Ensuite, donc, il ne s'agit pas d'un film de super-héros, ce qui permettra donc à ceux qui apprécient plus ou moins ce type de personnages d'apprécier l'histoire et les personnages. Nous sommes ici dans la configuration d'un "space opera" teintée de comédie. Les héros sont des anti-héros, une bande de "misfits" au départ guère recommandables et aux actions peu honnêtes : un pilleur de reliques (Peter Quill), une tueuse (Gamora), deux chasseurs de primes (Rocket et Groot) et un veuf désireux de venger les siens (Drax). L'intrigue a le mérite de les présenter clairement, rapidement, mais surtout d'expliquer comment les évènements qu'ils traversent les changent en héros, en personnages abandonnant leurs mauvaises manières pour accomplir un authentique acte héroïque.
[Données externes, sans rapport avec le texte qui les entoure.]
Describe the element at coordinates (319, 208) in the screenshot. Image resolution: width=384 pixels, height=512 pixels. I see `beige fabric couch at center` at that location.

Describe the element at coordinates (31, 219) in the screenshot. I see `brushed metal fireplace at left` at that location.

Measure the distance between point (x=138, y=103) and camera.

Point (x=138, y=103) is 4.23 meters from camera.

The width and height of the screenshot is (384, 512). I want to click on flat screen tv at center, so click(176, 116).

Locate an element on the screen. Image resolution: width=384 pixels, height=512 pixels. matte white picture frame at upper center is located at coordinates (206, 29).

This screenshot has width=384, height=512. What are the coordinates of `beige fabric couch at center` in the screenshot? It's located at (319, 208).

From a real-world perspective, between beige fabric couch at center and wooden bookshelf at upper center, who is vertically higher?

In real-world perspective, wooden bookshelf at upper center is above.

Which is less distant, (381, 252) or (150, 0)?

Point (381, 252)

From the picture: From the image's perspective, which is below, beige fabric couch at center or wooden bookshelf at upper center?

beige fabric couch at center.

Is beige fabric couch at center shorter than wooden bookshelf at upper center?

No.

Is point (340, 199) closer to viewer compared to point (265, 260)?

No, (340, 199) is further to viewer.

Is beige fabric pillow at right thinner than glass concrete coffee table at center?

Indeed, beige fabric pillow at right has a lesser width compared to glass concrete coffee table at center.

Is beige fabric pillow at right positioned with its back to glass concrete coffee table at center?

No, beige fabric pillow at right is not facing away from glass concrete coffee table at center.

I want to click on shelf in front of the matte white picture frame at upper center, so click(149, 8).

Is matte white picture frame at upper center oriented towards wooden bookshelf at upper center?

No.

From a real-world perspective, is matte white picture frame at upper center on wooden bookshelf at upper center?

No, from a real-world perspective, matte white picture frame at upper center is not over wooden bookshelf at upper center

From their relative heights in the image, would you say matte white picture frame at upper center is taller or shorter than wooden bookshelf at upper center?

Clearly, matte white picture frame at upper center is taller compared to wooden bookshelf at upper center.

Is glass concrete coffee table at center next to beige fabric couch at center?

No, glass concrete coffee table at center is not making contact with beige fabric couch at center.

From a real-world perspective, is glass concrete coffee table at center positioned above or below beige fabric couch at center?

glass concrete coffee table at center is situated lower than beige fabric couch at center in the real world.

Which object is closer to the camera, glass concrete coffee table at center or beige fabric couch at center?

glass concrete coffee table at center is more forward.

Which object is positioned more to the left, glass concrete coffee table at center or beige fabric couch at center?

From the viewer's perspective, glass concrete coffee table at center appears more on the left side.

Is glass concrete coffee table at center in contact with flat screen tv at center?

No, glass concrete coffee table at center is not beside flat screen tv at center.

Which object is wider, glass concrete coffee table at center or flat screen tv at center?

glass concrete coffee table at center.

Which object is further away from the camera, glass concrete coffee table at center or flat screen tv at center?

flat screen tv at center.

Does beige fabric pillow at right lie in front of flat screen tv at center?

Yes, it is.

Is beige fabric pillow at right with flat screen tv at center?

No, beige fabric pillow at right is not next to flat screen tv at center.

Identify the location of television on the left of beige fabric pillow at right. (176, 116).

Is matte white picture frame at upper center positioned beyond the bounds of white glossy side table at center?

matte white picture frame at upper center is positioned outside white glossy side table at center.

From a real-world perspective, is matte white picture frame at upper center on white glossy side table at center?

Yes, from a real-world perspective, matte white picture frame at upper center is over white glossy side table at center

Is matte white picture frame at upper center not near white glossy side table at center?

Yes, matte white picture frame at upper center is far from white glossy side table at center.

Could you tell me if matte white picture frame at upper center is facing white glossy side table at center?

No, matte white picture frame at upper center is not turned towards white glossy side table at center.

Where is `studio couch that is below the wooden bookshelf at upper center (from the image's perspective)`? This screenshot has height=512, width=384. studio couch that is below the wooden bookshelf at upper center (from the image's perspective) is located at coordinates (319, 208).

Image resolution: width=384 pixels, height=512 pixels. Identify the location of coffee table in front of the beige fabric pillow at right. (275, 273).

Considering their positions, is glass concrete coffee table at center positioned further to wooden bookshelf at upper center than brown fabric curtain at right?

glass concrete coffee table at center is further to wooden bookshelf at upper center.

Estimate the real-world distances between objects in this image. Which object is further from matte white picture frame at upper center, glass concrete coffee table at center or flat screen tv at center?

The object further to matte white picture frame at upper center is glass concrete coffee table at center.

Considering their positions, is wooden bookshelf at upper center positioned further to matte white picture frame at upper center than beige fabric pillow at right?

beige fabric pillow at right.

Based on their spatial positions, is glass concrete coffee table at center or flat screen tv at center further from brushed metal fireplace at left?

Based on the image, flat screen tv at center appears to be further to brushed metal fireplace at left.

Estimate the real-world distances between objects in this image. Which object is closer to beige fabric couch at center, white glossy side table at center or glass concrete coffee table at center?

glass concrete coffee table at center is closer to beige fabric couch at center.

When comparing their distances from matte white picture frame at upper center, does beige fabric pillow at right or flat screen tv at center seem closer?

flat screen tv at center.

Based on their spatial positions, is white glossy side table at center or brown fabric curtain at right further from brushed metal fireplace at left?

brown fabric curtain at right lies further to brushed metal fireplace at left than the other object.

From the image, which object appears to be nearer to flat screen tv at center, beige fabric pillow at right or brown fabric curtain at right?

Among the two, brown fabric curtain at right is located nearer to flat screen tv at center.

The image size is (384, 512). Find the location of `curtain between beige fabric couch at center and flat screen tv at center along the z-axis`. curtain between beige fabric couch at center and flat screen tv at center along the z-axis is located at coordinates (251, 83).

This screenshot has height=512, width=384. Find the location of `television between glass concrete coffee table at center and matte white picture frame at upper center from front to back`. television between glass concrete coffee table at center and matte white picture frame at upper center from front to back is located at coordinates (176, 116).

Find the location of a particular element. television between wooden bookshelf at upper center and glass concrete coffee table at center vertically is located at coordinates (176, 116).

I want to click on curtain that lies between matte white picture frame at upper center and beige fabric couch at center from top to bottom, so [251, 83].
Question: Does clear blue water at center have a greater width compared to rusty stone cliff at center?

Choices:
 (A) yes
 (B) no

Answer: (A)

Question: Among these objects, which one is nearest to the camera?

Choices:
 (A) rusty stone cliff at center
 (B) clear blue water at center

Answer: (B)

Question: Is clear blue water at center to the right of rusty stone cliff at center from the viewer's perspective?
La qualité des héros se mesure aussi à celle de leur adversaire et de ce point de vue, là aussi, le film offre un méchant d'envergure, réellement menaçant, au caractère inquiétant et original (c'est un fanatique religieux, que la puissance qu'il acquiert en récupérant la gemme d'infinité ne fait que souligner), avec sa complice Nebula (Karen Gillan, venue de Dr Who, parfaitement flippante). Le décalage entre la démesure du pouvoir obtenu par Ronan (joué par un Lee Pace imposant, bien loin de son personnage dans Pushing Daisies) et les ressources dérisoires en comparaison dont disposent les Gardiens permet d'apprécier pleinement l'incertitude de l'issue de leur affrontement : on tremble alors vraiment pour les héros, et ce frisson est jubilatoire, il offre un vrai suspense.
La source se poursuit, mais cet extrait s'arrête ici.